Sono d’accordo con Ingegnere nel riferimento che, nell’articolo del 30 gennaio, fa alle parole di Zamagni, quando questi dice che “il sistema non va riformato ma va rifondato e ricostruito”. Ma non si può non concordare con Bodrato quando afferma che il proporzionale, che ha retto la Prima Repubblica per quarant’anni, non ha impedito certo all’Italia di crescere, anche valorizzando la specificità dei partiti minori. Il Patto Fondativo della Repubblica, esprimeva il rispetto reciproco della regola della pluralità, di tutti i partiti e di tutte le forze politiche, pur nell’ambito di una dialettica politica, spesso caratterizzata da scontri a volte durissimi, tra opposte visioni della vita sociale e delle alleanze internazionali che il Paese doveva assumere.

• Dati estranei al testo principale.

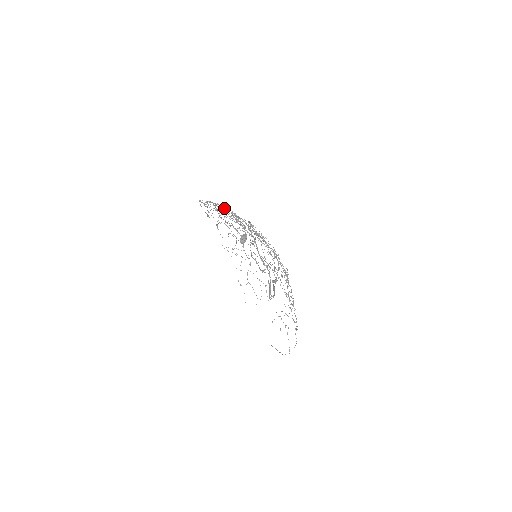
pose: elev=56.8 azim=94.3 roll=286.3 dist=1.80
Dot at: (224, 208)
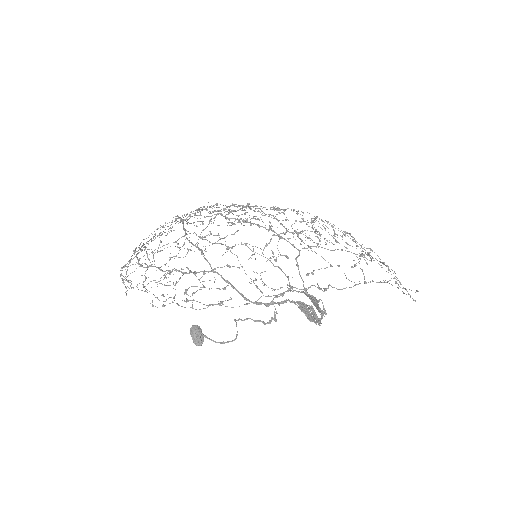
Dot at: occluded
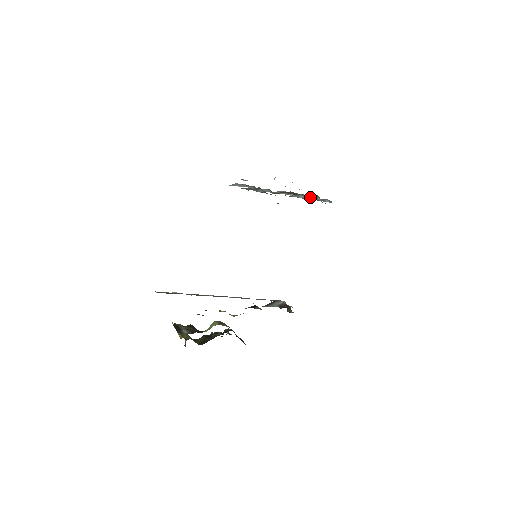
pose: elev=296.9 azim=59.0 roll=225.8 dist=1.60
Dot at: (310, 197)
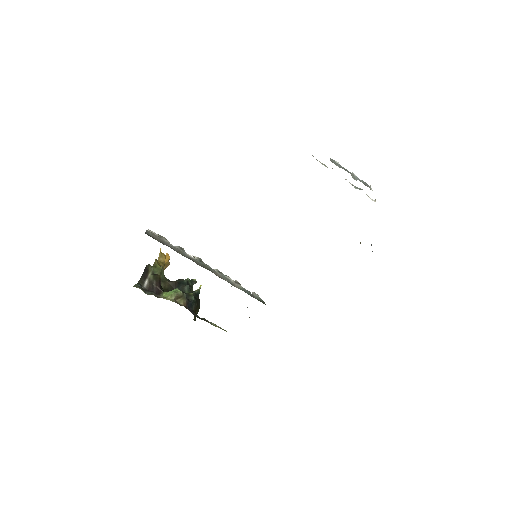
Dot at: occluded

Oggi la riforma del sistema di intermediazione politica e istituzionale importa che si formuli un nuovo “Patto Democratico”, in cui il Parlamento funga da istituzione di garanzia, in cui le differenze si incontrino, nell’ambito di un grande rispetto per il suo ruolo.

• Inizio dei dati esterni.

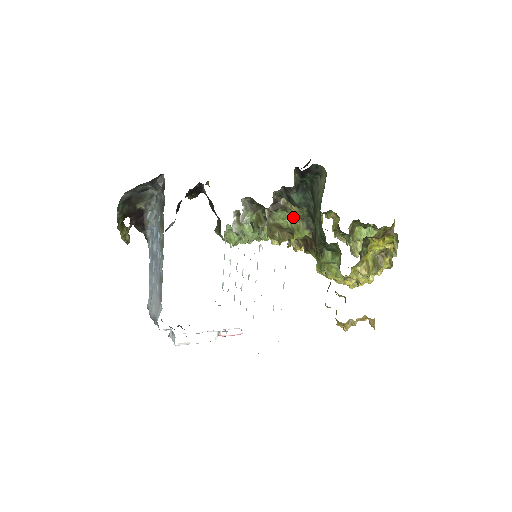
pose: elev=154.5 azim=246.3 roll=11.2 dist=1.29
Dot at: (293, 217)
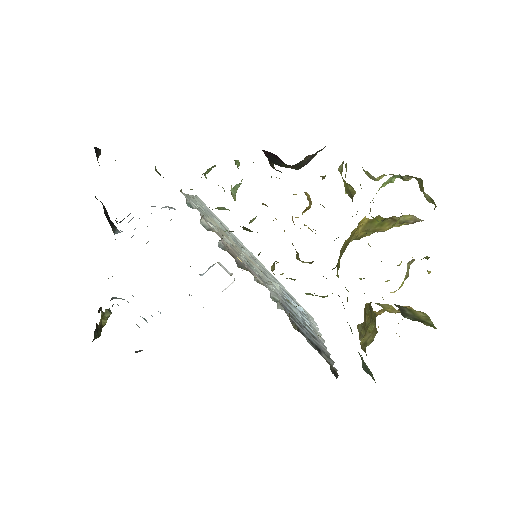
Dot at: (312, 295)
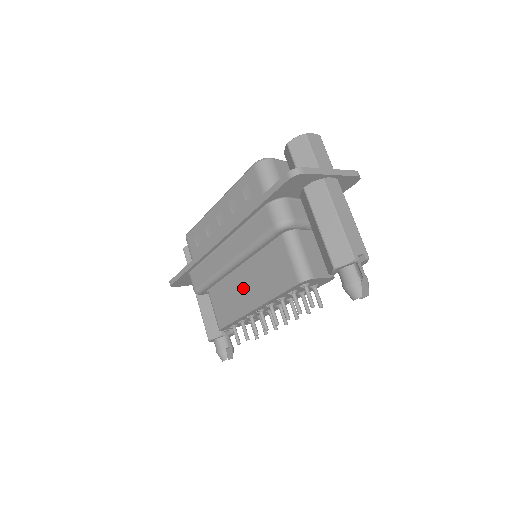
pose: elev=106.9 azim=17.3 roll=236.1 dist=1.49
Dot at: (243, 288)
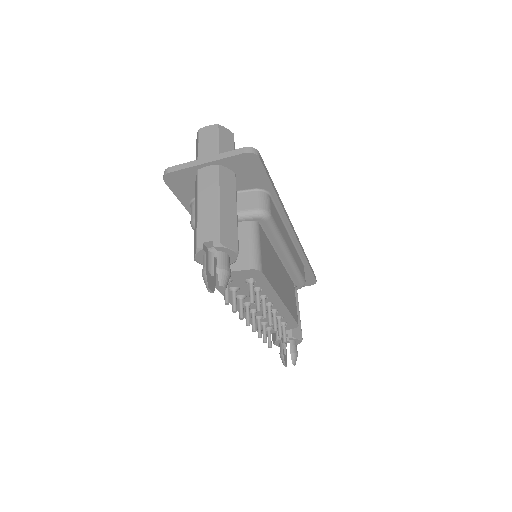
Dot at: occluded
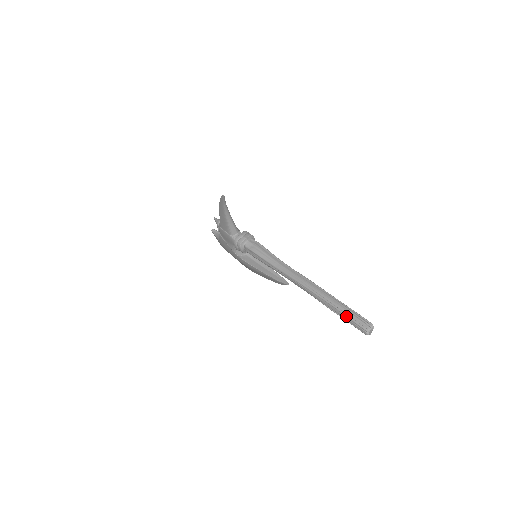
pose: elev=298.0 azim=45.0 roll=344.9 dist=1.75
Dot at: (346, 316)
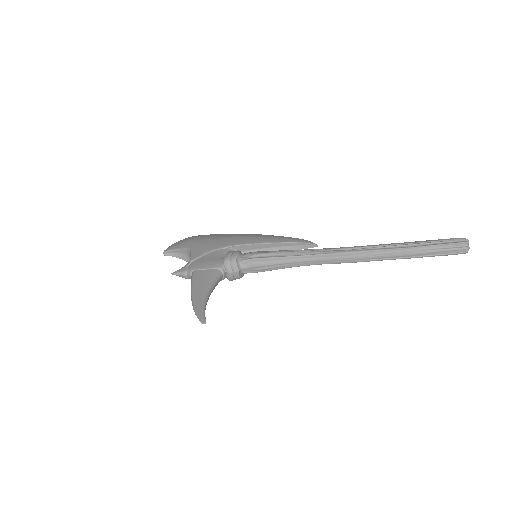
Dot at: occluded
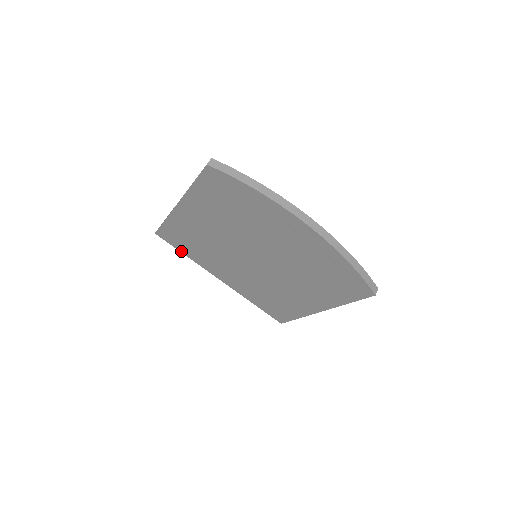
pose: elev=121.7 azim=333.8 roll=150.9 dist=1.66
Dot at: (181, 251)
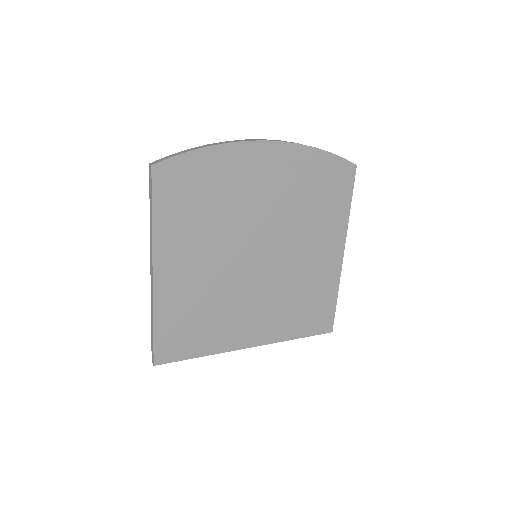
Dot at: (193, 356)
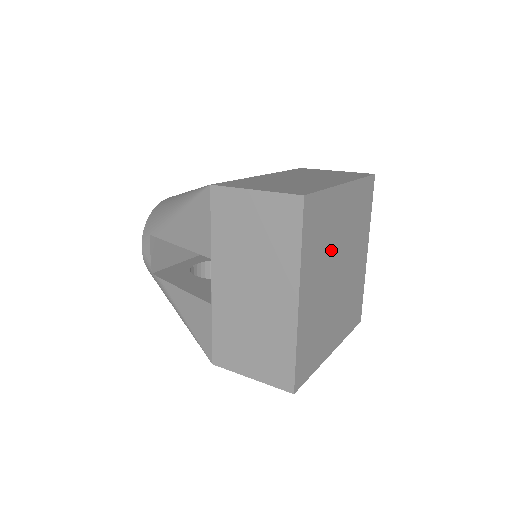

Lo stesso Presidente Francese Macron ha riconosciuto la necessità di una riforma, nel senso della mitigazione del sistema maggioritario, che oggi costituisce il sistema elettorale che dà luogo, in modo prevalente, all’elezione dei deputati dell’Assemblea Nazionale, del paese transalpino. Questo dopo l’esplosione delle rivolte popolari causate dai gilet gialli, dovute a problemi sociali come la costruzione di un sistema scolastico elitario, il venir meno di alcuni servizi sociali di prossimità, il rincaro dei carburanti, ma anche ad una insufficiente capacità dell’istituzione Parlamentare, di fungere da cassa di risonanza (con ciò non stemperandolo) al dibattito e al conflitto sociale.
Quindi, per il nostro ambito nazionale, è auspicabile il rispetto della funzione dell’istituzione Parlamentare come espressione della garanzia, per tutti di mediazione in una sede politica alta. Ciò presuppone una nuova concezione della vita politica che dev’essere intesa come servizio al bene comune e non come ricerca della realizzazione economica e personale del singolo operatore. (Mario Rossi in Politica Insieme 2020) Occorre abbandonare quegli slogan e quegli atteggiamenti che non ineriscono alla migliore espressione della funzione delle istituzioni politiche, ma si traducono in prese di posizioni ideologiche, che mirano a coinvolgere i cittadini sul piano emotivo e non razionale. In fondo la vittoria di Stefano Bonaccini in Emila Romagna ha premiato, più che gli slogan, il buon governo della sua precedente legislatura, rafforzando al contempo il valore dell’istituzione Regionale.